I've got some working SAS code, but it's not fast enough to do what I want yet. Using 10 principal components (instead of all the pixel values), and 10 training batches of 100 observations each, my code runs in about 2 minutes. I'd like to increase each of those parameteres by a factor of 10.
Here's the part of my code implementing their model..
wbv = j(1,10*&pc+10,0.1); /* 10 weights per pc + 10 bias, vector format */ start ml(wbv) global(x,yp); /* x is pc scores, yp is 1-hot digit labels */ wb = shape(wbv,&pc+1,10); /* weight and bias, matrix format */ logy = x*wb-log(exp(x*wb)[,+]); /* y is softmax of evidence */ ce = (-yp#logy)[:,+]; /* mean cross-entropy */ return ce; finish;
I'm using call nlpnra(rc,xrv,'ml',wbv) as the optimization routine.
Is there an easy way to get a big speedup?
12-13-2016 08:54 PM
What version of SAS/IML are you running? Which operating system?
The code you've posted is not very time intensive. It can be marginally improved, but not by 10-fold. Some ideas you can try:
1. Compute xwb = x*wb one time and use it in the formul for logy
2. Shape the wbv parameter vector once outside the function and pass it in, instead of reshaping it every call of the optimization.
3. Provide better initial guesses for the optimization routine.
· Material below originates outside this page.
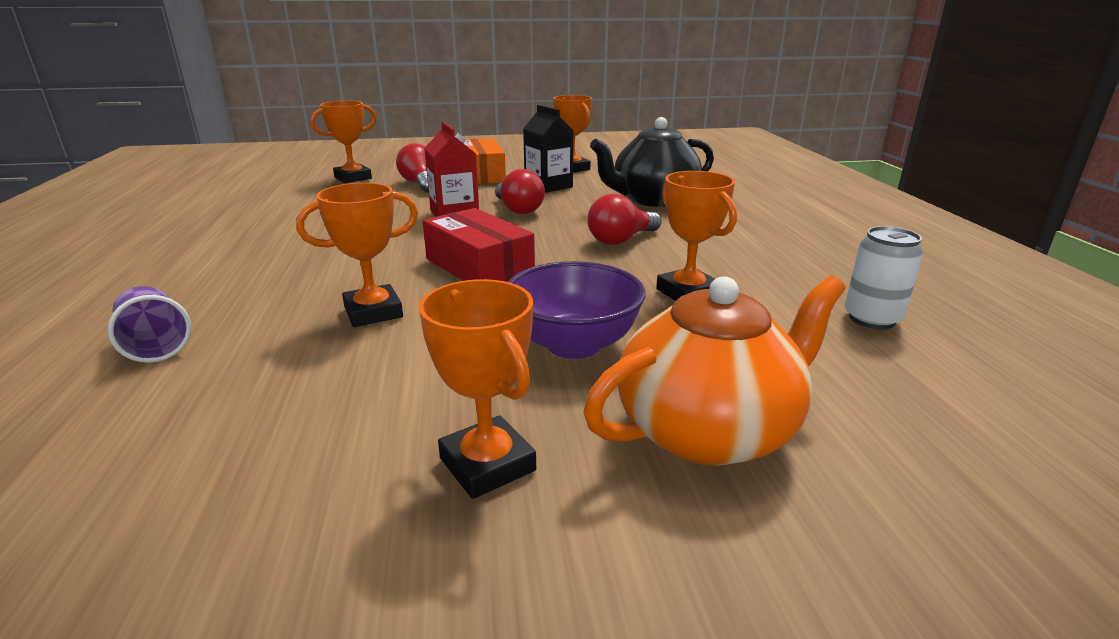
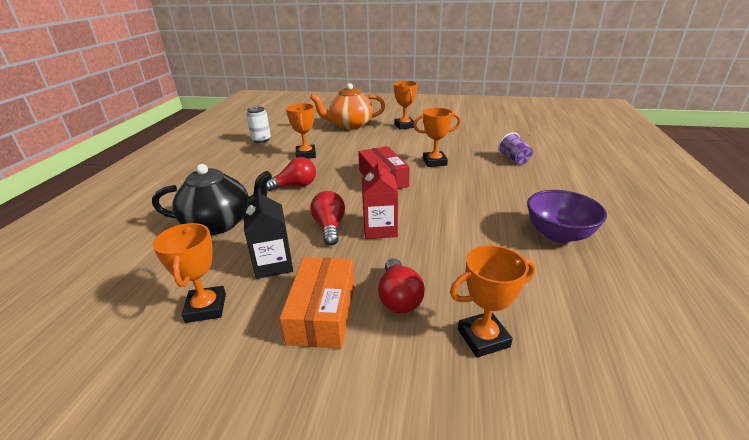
camera: 160 degrees left, 5 degrees up
purple bowl [508,261,646,359] -> purple bowl moved to [527,190,607,243]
In particular, using all zeros or all ones is a bad idea. If you are doing an iterative method, use estimates from the previous iteration to seed the next iteration.See steps 3 and 4 of "Ten tips before you run an optimization"
4. If your matrices are large, make sure your RAM is large enough to hold multiple copies of these large matrices.
I recommend that that you use the TIME function to profile the various steps of the algorithm to fid out where it is spending most of the time. The I/O? The eigenvalue computation? Depending on what you find, see if you can optimize the bottleneck. The general code snippet is
t0 = time();
/* computation here */
tElapsed = time()-t0;
See also the general pricipals in the first three tips in the article "Eight tips to make your simulation run faster.
12-14-2016 11:39 AM
Thanks for the reply. I'm running SAS/IML 13.2 on Windows 7.
Regarding 3., I must be doing something wrong. Here's my do loop.
wbv = j(1,&pg*11,0.1);
do i = 1 to &nb; x[,1:&pc] = train[rows[i,],2:&pc+1]; yp[,unique(train[rows[i,],1])+1] = design(train[rows[i,],1]); call nlpnra(rc,xrv,'ml',wbv); wbv = xrv; xr[i,] = xrv; end;
Commenting out the line wbv = xrv, so that wbv always starts as a constant matrix of 0.1 instead of starting at the last solution, speeds up the code instead of slowing it down. Why would that be?
12-14-2016 02:42 PM - edited 12-14-2016 02:43 PM
Regarding (3), I said "If you are doing an iterative method, use estimates from the previous iteration to seed the next iteration." It is hard to tell from your code, but it looks like you might be looking new data each time in the loop? If so, you might be using parameters from a bitmap that shows a "1" as an initial guess for a bitmap that shows an "8." That might explain the decrease in performance.
My point is to be smart about the initial guess. Often you can come up with heuristics that work better than a constant matrix.
Sorry about the wrong suggestion for (2). I think you are right: the argument should be a vector,
12-14-2016 03:54 PM - edited 12-14-2016 04:00 PM
I am doing an interative method. At each step, I'm passing in a block of x values together with yp digit labels, and optimizing a weight matrix wb. Then I'm passing a new block of x and yp, and again optimizing wb, and so on. For 20 principal components (plus 1 constant), 10 digit labes, and 100 block size, the matrix math inside each optimization step looks like
y (100 rows, 10 columns) = softmax of x (100 rows, 20+1 columns) * wb (20+1 rows, 10 columns).
I think your suggestion in (3) makes sense. I would expect the wb matrix to be stable from block to block. It's supposed to generalize to out-of-sample data. That's why it surprises me that starting from the previous iteration is so much slower than starting from a constant.
12-15-2016 07:47 AM
You could do the following experiment: Let
diff = norm( x0 - xf )
be the vector norm of the difference between the initial guess (x) and the optimal parameter values (xf).
A plot of diff vs iteration number will tell you how close the initial guess was to the final guess for each step in the iteration.
If the optimal solution at step (i+1) is close to the optimal solution at step i, you should see small differences. You can do the experiment twice: once using a constant initial guess and once using the optimal solution at the previous iteration.
12-14-2016 11:42 AM
Thanks for your reply.
I can't figure out how to use NLPQN. When I submit
I get the following errors.
ERROR: QUANEW Optimization cannot be completed.
ERROR: The function value of the objective function cannot be computed during the optimization process.
ERROR: Execution error as noted previously. (rc=100)